Read all the Edward Taylor poems on this poet’s site from the Poetry Foundation. Like Bradstreet’s speakers, the voices in Taylor’s poems seem surprisingly fresh and modern.
Metaphors are comparisons between unlike things. (My wit is a razor. My heart is a stone. These get readers to make connections and engage.) Conceits are extended metaphors, like the start of Oedipus where the plague-ridden city of Thebes is identified with a ship in danger.
Draft your own six-line poem using the following line endings from “The Preface”:
shake
quake
All
fall
frown
down
Identify the guiding conceit, or extended metaphor, operating in “Upon a Spider Catching a Fly.”
Next, Identify the guiding conceit, or extended metaphor, operating in “Huswifery.”
A student is writing an analytical essay on Taylor’s use of symbolism. In a paragraph arguing that the spider symbolizes human failings in the “Upon a Spider Catching a Fly,” add a signal phrase and interpretation to flesh out the following paragraph:
The poem’s speaker, after setting the fly as the foolish victim, goes on to show that the spider operates primariliy as a symbolic creature. The crafty arachnid represents human nature or human failings, that tendency for us all to make errors. (add signal phrase) _____________ ____________________________ : “To tangle Adam’s race / In’s stratigems / To their Destructions, spoild’, made base” (Taylor ).

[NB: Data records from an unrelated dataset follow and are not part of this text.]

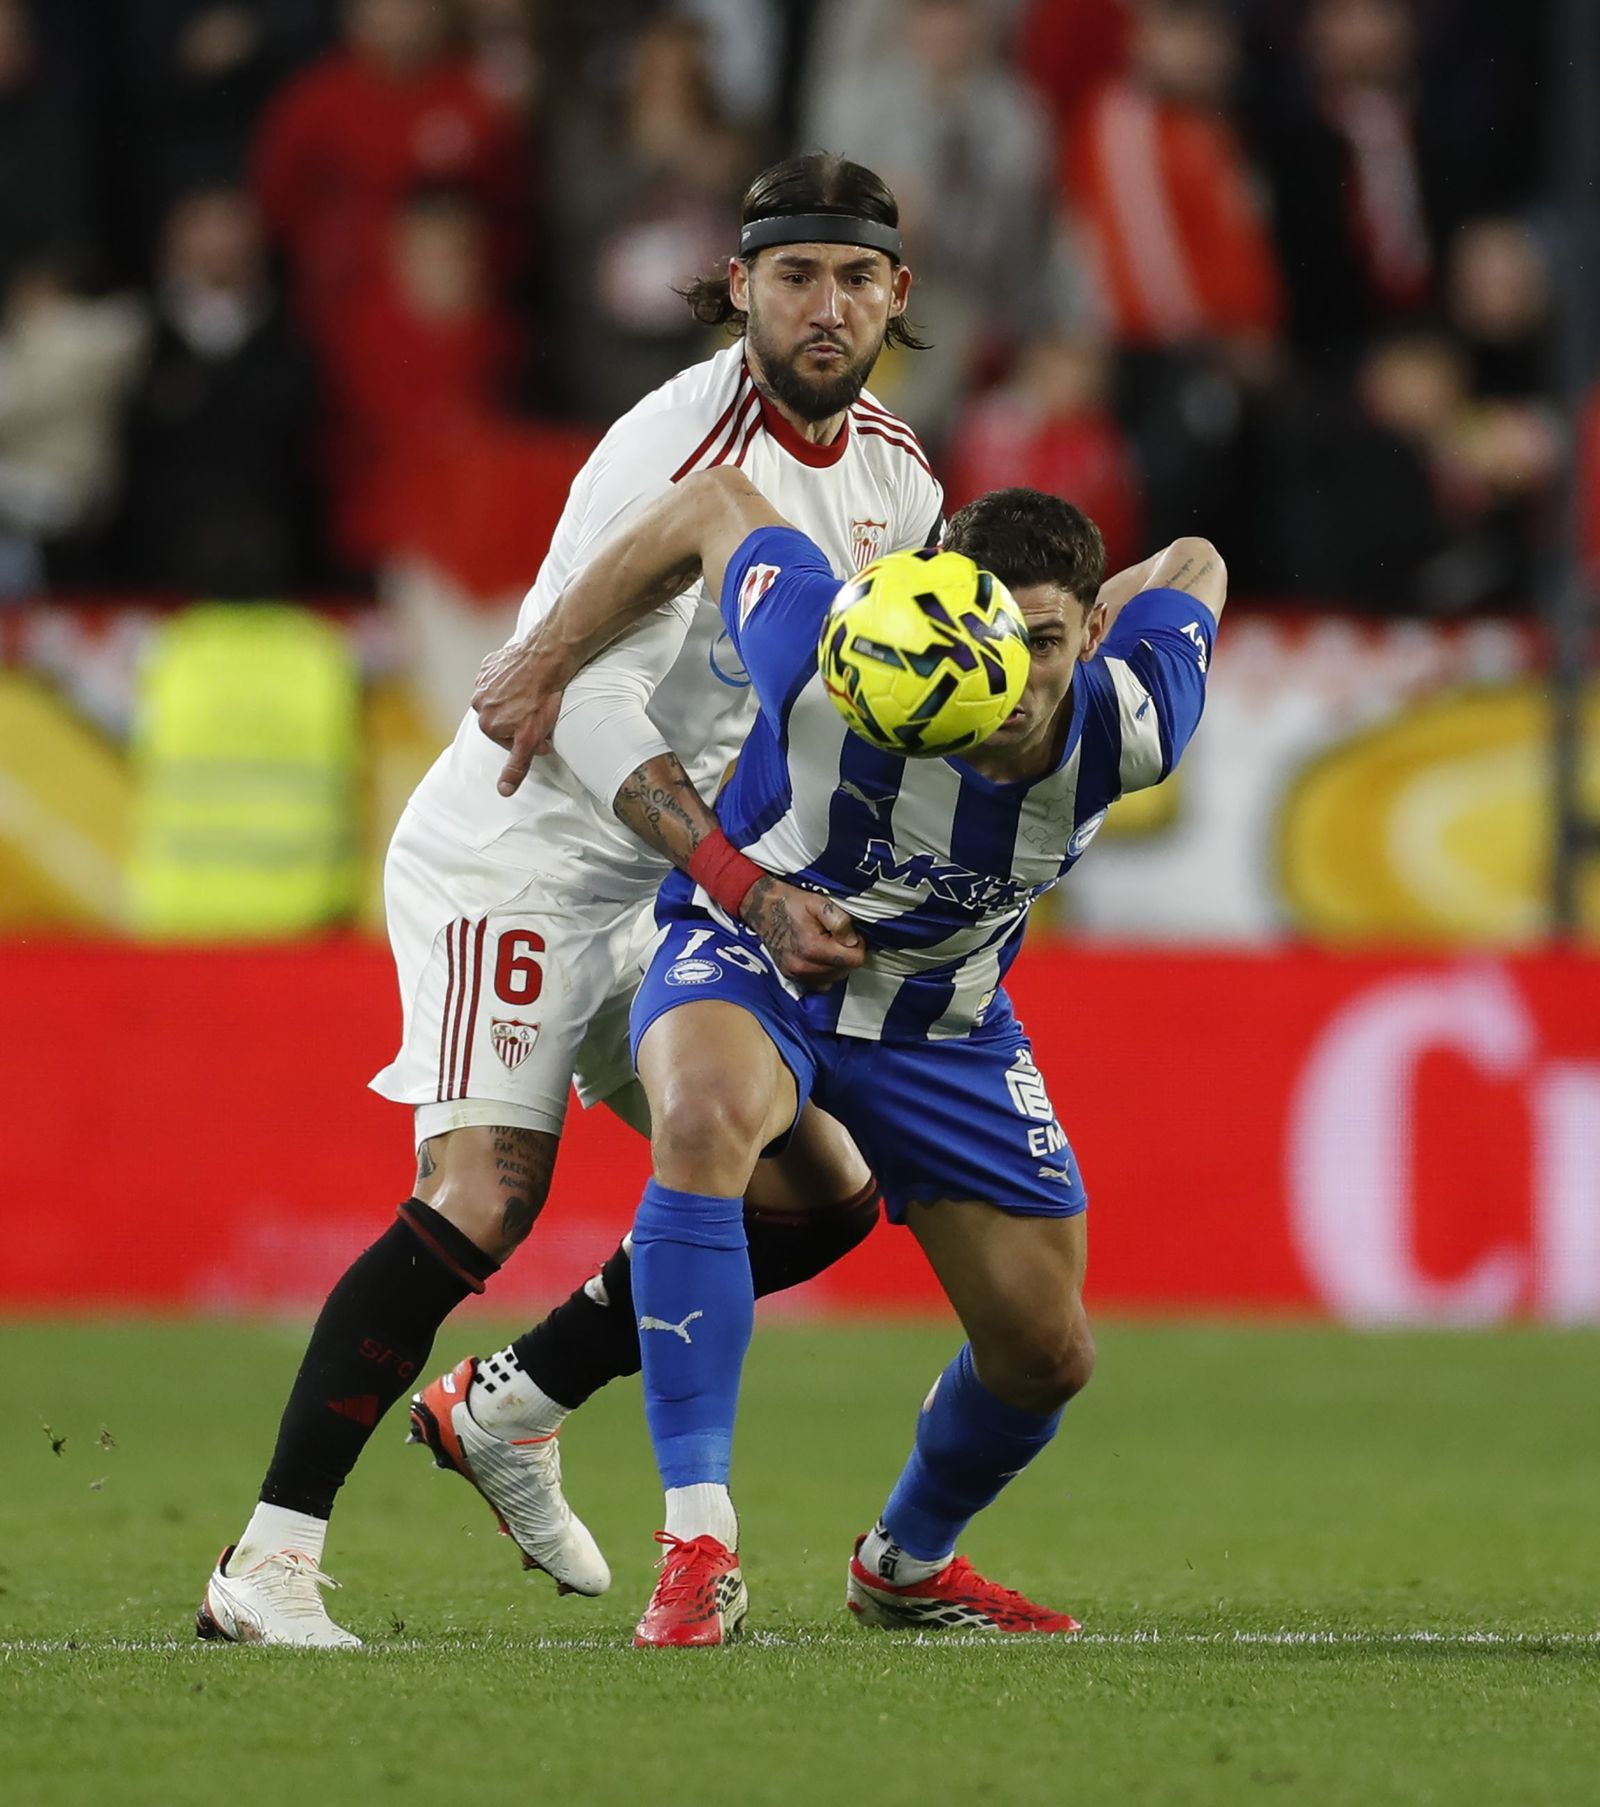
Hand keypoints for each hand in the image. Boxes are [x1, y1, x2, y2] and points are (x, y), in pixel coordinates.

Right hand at [471, 632, 571, 795]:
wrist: (546, 659)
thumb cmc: (541, 699)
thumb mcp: (530, 740)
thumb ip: (516, 765)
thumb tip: (503, 791)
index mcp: (486, 724)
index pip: (507, 741)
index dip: (526, 740)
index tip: (541, 736)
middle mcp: (478, 703)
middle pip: (502, 721)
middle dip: (519, 721)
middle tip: (540, 716)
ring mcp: (482, 682)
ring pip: (501, 700)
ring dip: (515, 702)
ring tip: (534, 698)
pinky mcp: (490, 665)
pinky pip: (499, 679)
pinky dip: (512, 683)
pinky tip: (527, 683)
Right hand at [741, 877, 863, 990]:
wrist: (762, 908)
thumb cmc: (791, 903)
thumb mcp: (818, 902)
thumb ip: (839, 921)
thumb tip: (853, 941)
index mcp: (813, 948)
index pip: (854, 960)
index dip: (858, 945)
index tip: (848, 934)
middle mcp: (804, 967)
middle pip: (845, 971)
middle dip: (846, 955)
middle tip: (835, 937)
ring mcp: (796, 974)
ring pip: (834, 979)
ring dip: (836, 964)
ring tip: (827, 945)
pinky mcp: (791, 977)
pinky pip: (820, 984)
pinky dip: (825, 973)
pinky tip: (820, 958)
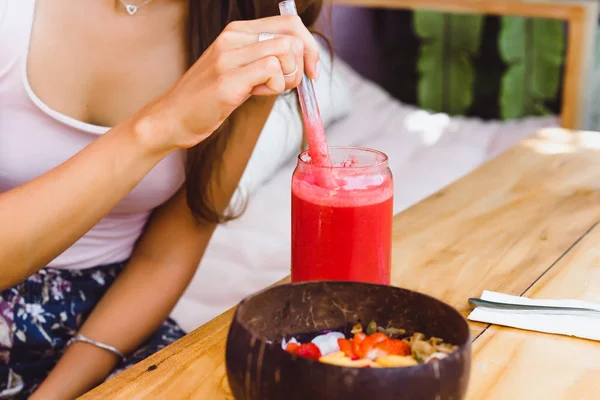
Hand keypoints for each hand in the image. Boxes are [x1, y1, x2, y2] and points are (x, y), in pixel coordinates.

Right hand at [136, 15, 319, 152]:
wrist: (172, 117)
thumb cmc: (206, 98)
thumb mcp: (236, 69)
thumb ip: (262, 58)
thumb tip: (300, 59)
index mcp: (236, 31)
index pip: (289, 24)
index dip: (309, 47)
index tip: (310, 70)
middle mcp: (233, 37)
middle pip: (293, 37)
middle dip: (302, 65)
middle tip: (286, 85)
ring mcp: (229, 56)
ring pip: (286, 52)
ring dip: (288, 77)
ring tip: (266, 90)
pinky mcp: (228, 79)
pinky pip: (272, 71)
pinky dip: (275, 87)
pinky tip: (256, 95)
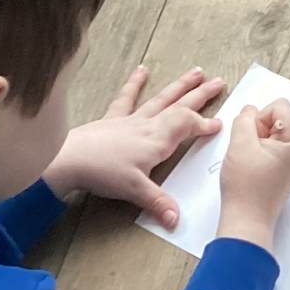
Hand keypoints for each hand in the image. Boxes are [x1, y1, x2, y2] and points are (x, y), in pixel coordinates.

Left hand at [43, 66, 226, 226]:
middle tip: (220, 81)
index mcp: (157, 140)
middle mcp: (148, 125)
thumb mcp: (134, 190)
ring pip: (161, 99)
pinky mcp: (113, 119)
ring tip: (196, 71)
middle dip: (201, 95)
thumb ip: (158, 202)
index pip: (188, 126)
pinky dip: (135, 83)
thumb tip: (177, 220)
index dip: (205, 124)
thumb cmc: (102, 171)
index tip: (219, 125)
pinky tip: (142, 69)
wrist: (69, 159)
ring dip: (179, 86)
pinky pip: (127, 98)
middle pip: (180, 106)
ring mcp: (131, 120)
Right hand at [217, 100, 289, 250]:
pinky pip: (267, 148)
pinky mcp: (281, 169)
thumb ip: (244, 119)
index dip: (259, 117)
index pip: (279, 106)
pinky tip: (249, 168)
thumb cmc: (246, 189)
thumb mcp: (240, 145)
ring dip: (253, 142)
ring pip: (269, 133)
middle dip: (256, 130)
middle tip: (248, 153)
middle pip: (275, 118)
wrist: (246, 222)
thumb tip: (250, 110)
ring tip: (247, 163)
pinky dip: (254, 153)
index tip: (251, 138)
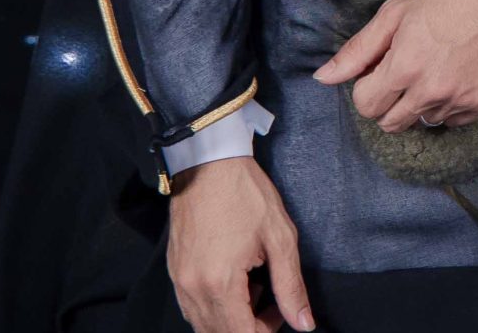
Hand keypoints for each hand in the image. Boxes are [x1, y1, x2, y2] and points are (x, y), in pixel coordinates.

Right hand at [166, 156, 313, 332]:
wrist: (208, 162)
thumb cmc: (245, 194)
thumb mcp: (280, 237)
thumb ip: (291, 286)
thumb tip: (303, 323)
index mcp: (220, 283)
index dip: (266, 330)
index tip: (281, 309)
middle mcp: (192, 289)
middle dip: (250, 327)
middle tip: (271, 299)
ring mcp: (179, 281)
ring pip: (204, 324)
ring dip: (231, 319)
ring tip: (253, 286)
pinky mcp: (174, 271)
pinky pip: (192, 307)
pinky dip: (215, 306)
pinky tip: (233, 280)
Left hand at [313, 0, 477, 130]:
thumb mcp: (396, 12)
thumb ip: (358, 50)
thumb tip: (323, 78)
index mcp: (404, 68)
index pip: (366, 105)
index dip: (368, 86)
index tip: (382, 69)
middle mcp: (430, 93)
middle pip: (390, 123)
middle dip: (389, 101)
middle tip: (406, 71)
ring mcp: (459, 102)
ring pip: (422, 122)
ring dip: (421, 103)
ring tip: (436, 69)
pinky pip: (453, 120)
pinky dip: (449, 105)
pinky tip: (457, 76)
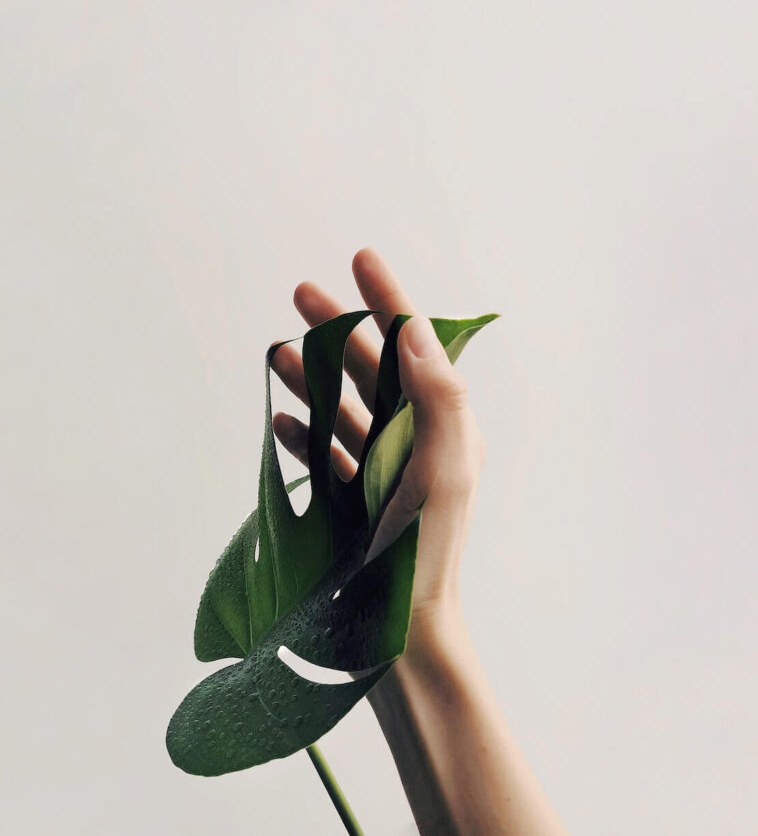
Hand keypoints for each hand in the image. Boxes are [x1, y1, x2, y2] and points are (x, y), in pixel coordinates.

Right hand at [270, 247, 486, 653]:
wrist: (402, 632)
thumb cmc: (426, 551)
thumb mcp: (445, 469)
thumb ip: (439, 397)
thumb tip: (415, 334)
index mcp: (444, 427)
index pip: (415, 347)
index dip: (390, 300)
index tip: (363, 258)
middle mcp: (416, 442)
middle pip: (373, 369)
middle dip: (339, 329)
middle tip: (303, 293)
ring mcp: (383, 472)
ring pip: (344, 406)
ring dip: (312, 375)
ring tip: (279, 351)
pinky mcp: (356, 502)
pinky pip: (328, 452)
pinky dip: (306, 430)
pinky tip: (284, 420)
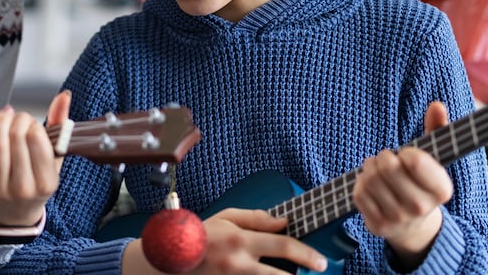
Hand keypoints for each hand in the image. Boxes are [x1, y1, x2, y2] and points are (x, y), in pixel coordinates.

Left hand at [0, 90, 71, 229]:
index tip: (33, 124)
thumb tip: (64, 96)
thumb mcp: (54, 161)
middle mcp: (23, 188)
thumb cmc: (37, 183)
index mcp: (46, 182)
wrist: (15, 216)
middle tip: (19, 117)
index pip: (37, 140)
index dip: (33, 124)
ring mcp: (0, 188)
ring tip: (5, 116)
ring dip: (0, 122)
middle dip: (18, 119)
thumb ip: (59, 127)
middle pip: (16, 139)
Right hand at [122, 208, 327, 273]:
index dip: (305, 253)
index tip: (320, 261)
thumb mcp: (226, 217)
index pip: (281, 245)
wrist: (167, 259)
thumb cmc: (197, 235)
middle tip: (317, 273)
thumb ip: (256, 218)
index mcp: (239, 240)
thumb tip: (283, 221)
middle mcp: (237, 264)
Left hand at [352, 101, 453, 268]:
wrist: (414, 226)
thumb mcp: (434, 158)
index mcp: (441, 190)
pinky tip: (370, 184)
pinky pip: (358, 194)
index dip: (407, 153)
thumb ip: (437, 129)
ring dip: (370, 167)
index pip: (415, 161)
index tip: (408, 155)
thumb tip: (436, 105)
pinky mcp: (378, 226)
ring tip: (378, 169)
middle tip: (387, 158)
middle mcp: (421, 208)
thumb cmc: (422, 182)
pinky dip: (360, 183)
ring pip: (370, 179)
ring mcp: (398, 219)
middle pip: (387, 167)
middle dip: (383, 156)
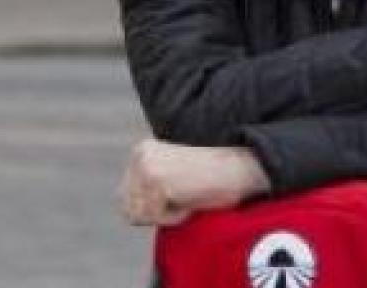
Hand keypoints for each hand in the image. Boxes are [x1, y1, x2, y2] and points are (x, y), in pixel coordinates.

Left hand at [117, 138, 268, 226]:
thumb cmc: (213, 178)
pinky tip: (193, 198)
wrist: (240, 168)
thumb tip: (128, 212)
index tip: (180, 193)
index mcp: (142, 151)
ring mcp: (147, 168)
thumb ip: (147, 187)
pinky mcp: (158, 181)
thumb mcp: (172, 175)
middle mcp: (140, 156)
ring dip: (167, 215)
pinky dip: (176, 216)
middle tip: (186, 195)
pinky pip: (157, 217)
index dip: (154, 208)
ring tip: (189, 196)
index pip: (125, 199)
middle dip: (157, 212)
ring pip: (140, 215)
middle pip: (129, 209)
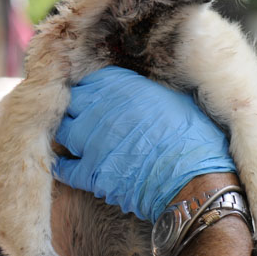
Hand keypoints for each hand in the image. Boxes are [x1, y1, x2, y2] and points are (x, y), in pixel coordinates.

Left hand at [54, 66, 235, 222]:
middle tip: (86, 117)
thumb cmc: (193, 135)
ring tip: (80, 140)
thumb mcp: (176, 97)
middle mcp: (101, 108)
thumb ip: (150, 91)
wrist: (192, 175)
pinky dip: (66, 166)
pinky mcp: (90, 172)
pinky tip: (70, 165)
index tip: (99, 97)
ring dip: (70, 135)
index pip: (91, 80)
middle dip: (77, 109)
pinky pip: (65, 167)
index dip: (94, 89)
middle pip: (72, 103)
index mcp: (122, 86)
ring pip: (63, 132)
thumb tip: (146, 92)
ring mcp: (91, 141)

In other words, ___________________________________________________________________________________________________________________________________________________________________________________________. Despite all the human failings and the world’s ability to entrap humans, the speaker argues that we still have grace. Calling upon the savior, the poem concludes hopefully: “But mighty, Gracious Lord / Communicate / Thy Grace to break the Cord [. . .]” (Taylor 41-43). So the hope of forgiveness and grace allows the faithful—or the careful reader—to escape the spider’s bonds. The ways of the world are slipped and an escape into hope is possible. This is the logic of Taylor’s symbolism regarding the spider.